SUPPLIED ENTRIES:
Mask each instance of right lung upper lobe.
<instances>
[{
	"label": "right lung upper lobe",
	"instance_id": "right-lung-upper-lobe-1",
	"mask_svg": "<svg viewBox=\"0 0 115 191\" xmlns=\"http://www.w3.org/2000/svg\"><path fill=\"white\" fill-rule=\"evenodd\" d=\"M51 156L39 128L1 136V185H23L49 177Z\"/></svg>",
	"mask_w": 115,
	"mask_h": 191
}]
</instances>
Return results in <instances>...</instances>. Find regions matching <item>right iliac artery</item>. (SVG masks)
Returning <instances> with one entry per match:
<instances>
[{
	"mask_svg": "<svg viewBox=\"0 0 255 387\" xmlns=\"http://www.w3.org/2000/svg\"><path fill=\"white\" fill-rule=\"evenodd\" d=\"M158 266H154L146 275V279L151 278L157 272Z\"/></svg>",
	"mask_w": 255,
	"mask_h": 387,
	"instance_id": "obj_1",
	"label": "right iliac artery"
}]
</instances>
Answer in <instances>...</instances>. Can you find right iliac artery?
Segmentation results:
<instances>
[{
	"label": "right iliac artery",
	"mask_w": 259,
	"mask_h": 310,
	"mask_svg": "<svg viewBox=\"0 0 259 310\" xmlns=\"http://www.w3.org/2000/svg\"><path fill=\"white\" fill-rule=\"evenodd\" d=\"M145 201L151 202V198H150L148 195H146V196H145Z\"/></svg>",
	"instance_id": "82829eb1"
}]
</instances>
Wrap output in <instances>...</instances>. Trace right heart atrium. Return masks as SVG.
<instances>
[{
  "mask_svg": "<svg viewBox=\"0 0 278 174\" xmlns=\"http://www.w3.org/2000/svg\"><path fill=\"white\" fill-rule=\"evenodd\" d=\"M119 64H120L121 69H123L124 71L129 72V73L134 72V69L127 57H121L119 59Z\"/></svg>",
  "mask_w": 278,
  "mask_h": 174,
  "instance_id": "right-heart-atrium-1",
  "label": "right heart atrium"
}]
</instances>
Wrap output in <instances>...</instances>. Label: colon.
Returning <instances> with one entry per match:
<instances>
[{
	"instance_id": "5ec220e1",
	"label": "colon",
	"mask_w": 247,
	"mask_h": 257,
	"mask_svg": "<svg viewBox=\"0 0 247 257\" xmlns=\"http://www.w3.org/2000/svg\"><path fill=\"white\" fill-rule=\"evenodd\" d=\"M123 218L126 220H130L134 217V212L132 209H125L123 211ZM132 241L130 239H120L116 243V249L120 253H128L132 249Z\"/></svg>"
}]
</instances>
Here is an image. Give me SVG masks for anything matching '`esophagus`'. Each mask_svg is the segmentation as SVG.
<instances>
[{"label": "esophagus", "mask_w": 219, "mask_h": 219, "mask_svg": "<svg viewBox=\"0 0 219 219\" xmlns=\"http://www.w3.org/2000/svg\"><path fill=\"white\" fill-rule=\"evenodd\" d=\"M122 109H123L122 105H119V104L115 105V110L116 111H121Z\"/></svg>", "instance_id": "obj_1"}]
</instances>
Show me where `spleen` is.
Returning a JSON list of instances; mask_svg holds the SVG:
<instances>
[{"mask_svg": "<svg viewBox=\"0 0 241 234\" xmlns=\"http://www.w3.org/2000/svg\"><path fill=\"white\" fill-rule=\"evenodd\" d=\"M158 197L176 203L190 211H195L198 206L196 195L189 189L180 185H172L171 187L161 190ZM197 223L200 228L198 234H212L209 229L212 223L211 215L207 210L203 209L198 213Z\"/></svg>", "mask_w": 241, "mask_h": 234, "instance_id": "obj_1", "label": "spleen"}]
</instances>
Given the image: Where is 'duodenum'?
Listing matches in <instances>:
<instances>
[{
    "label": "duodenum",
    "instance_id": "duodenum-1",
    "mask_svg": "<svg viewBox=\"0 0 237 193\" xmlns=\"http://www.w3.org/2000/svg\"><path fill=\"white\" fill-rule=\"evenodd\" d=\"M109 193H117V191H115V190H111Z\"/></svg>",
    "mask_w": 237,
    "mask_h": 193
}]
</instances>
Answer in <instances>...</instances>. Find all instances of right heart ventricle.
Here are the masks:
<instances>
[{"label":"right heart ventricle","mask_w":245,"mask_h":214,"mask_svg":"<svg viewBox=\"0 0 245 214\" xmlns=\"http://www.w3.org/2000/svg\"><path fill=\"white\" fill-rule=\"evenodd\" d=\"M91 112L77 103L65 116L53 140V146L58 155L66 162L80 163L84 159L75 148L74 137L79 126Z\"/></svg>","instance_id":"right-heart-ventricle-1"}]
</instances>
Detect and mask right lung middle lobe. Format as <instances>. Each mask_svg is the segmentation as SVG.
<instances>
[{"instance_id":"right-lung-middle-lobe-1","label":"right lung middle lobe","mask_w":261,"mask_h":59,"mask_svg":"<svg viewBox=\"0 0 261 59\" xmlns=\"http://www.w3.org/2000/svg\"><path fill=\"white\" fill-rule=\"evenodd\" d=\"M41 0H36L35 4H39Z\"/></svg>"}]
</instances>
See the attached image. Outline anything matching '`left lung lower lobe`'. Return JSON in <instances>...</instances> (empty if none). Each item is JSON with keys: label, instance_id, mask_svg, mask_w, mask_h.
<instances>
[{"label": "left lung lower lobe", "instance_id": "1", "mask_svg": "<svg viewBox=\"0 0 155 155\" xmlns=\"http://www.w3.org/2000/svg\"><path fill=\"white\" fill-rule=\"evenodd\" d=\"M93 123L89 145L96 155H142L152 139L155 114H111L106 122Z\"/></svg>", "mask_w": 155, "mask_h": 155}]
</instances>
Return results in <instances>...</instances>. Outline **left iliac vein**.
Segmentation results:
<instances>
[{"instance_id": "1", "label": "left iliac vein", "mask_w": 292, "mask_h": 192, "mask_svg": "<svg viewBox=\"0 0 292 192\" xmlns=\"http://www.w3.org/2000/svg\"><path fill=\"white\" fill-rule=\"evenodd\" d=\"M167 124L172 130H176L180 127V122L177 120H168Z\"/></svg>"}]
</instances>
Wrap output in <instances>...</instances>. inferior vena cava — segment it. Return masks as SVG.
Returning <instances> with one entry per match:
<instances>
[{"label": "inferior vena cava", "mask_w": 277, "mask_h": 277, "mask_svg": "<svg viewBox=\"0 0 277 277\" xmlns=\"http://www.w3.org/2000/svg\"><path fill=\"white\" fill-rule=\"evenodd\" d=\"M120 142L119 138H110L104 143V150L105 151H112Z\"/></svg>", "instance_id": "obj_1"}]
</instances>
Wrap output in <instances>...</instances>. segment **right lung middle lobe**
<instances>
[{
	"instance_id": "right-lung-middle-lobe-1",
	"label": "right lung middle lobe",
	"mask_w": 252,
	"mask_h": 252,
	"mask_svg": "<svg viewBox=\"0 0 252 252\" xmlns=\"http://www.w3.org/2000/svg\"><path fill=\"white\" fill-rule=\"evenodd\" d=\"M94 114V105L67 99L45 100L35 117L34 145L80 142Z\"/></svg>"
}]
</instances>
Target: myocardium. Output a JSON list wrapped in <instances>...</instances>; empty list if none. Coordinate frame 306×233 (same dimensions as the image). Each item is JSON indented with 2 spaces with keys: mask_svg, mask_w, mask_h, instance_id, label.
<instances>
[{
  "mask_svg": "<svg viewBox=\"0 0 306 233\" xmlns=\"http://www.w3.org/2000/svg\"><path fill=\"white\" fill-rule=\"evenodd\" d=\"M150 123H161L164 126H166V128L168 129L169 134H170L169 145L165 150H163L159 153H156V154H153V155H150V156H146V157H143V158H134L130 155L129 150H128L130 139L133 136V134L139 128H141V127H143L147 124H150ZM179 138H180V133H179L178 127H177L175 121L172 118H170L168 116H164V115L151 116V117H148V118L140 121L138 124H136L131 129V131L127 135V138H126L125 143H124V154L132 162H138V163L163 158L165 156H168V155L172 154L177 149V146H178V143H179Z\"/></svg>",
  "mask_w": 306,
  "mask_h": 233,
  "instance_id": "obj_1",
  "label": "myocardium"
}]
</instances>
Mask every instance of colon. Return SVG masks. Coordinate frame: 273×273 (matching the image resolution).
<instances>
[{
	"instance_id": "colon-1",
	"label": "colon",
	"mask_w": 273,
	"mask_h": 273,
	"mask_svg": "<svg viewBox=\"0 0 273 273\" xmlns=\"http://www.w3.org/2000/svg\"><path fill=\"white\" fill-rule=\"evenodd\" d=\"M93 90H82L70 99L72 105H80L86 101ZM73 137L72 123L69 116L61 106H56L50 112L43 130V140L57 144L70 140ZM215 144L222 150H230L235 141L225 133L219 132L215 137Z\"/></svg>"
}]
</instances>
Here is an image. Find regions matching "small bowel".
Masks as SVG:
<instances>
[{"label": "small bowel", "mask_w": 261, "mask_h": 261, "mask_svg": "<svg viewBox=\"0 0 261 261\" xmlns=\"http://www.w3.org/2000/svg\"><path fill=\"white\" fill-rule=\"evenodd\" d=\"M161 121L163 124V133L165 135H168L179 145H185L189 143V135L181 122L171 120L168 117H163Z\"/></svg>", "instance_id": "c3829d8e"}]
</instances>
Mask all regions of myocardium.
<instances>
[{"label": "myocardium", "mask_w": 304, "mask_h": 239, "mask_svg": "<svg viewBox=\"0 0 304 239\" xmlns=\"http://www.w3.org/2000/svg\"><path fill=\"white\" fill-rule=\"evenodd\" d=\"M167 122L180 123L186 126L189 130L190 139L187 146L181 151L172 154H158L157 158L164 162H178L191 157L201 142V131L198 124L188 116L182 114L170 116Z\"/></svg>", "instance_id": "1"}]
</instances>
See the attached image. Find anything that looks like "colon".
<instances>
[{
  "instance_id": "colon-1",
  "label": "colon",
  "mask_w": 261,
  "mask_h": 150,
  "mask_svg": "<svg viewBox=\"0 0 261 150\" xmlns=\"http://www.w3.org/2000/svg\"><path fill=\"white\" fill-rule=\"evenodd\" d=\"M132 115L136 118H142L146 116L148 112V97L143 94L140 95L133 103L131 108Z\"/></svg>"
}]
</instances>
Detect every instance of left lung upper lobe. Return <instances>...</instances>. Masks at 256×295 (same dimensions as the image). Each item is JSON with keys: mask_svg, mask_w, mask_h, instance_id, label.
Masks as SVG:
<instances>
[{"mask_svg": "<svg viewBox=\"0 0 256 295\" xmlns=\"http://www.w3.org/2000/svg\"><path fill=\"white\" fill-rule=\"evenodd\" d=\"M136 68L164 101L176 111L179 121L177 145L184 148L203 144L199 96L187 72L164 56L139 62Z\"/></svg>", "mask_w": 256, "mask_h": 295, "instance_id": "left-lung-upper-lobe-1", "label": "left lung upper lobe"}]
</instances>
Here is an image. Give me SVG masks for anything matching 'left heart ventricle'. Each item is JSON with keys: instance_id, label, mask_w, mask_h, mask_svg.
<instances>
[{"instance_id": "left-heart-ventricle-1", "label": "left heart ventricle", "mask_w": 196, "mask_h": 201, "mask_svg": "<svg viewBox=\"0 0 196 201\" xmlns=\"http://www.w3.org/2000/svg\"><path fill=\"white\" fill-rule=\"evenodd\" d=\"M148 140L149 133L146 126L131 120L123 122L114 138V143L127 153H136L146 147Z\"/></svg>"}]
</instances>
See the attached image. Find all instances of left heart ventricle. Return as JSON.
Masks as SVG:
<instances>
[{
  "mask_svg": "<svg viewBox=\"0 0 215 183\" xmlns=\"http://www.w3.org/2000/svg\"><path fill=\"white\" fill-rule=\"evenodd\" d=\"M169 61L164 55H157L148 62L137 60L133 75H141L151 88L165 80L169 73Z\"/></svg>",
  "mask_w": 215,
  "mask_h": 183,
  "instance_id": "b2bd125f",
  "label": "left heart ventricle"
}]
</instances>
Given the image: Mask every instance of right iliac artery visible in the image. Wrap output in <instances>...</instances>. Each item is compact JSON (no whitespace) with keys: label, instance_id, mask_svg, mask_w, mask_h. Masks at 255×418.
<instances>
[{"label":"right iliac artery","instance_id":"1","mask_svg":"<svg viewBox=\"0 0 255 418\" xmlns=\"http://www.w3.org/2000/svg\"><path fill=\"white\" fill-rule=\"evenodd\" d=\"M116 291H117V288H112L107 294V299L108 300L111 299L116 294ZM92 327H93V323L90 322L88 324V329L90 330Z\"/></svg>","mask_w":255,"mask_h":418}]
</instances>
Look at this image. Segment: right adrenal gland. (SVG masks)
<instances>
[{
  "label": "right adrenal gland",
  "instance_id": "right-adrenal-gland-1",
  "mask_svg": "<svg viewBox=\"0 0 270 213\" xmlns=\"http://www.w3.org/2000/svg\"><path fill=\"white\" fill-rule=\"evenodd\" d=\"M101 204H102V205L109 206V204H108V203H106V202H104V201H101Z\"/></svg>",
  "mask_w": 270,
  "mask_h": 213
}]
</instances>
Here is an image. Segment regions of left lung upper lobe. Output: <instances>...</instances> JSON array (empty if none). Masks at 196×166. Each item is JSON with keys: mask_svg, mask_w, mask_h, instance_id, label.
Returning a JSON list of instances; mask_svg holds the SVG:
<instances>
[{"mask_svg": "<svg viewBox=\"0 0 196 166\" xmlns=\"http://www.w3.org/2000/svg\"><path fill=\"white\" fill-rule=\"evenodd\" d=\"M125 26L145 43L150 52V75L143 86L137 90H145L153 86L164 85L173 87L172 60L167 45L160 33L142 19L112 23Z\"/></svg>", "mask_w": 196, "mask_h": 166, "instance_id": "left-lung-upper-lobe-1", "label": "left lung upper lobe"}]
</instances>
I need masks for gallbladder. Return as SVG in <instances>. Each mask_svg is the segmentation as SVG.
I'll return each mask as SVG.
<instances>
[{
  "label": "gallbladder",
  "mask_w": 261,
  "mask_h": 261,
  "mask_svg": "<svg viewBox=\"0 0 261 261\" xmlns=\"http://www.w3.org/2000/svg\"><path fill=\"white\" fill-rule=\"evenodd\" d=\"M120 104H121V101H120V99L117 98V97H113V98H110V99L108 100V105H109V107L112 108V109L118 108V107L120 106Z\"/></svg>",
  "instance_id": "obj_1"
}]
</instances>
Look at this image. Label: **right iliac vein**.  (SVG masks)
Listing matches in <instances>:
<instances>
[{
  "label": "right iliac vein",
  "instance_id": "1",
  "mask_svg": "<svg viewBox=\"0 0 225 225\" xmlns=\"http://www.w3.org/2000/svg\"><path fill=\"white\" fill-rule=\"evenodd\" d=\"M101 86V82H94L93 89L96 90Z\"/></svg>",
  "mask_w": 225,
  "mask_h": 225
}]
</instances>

YOUR TASK:
Print the lines above without any changes, from the line with "Look at this image. Label: **right" up to and including the final line.

RESULT OF THE TASK:
Look at this image. Label: **right iliac vein**.  (SVG masks)
Listing matches in <instances>:
<instances>
[{
  "label": "right iliac vein",
  "instance_id": "1",
  "mask_svg": "<svg viewBox=\"0 0 225 225\" xmlns=\"http://www.w3.org/2000/svg\"><path fill=\"white\" fill-rule=\"evenodd\" d=\"M101 86V82H94L93 89L96 90Z\"/></svg>",
  "mask_w": 225,
  "mask_h": 225
}]
</instances>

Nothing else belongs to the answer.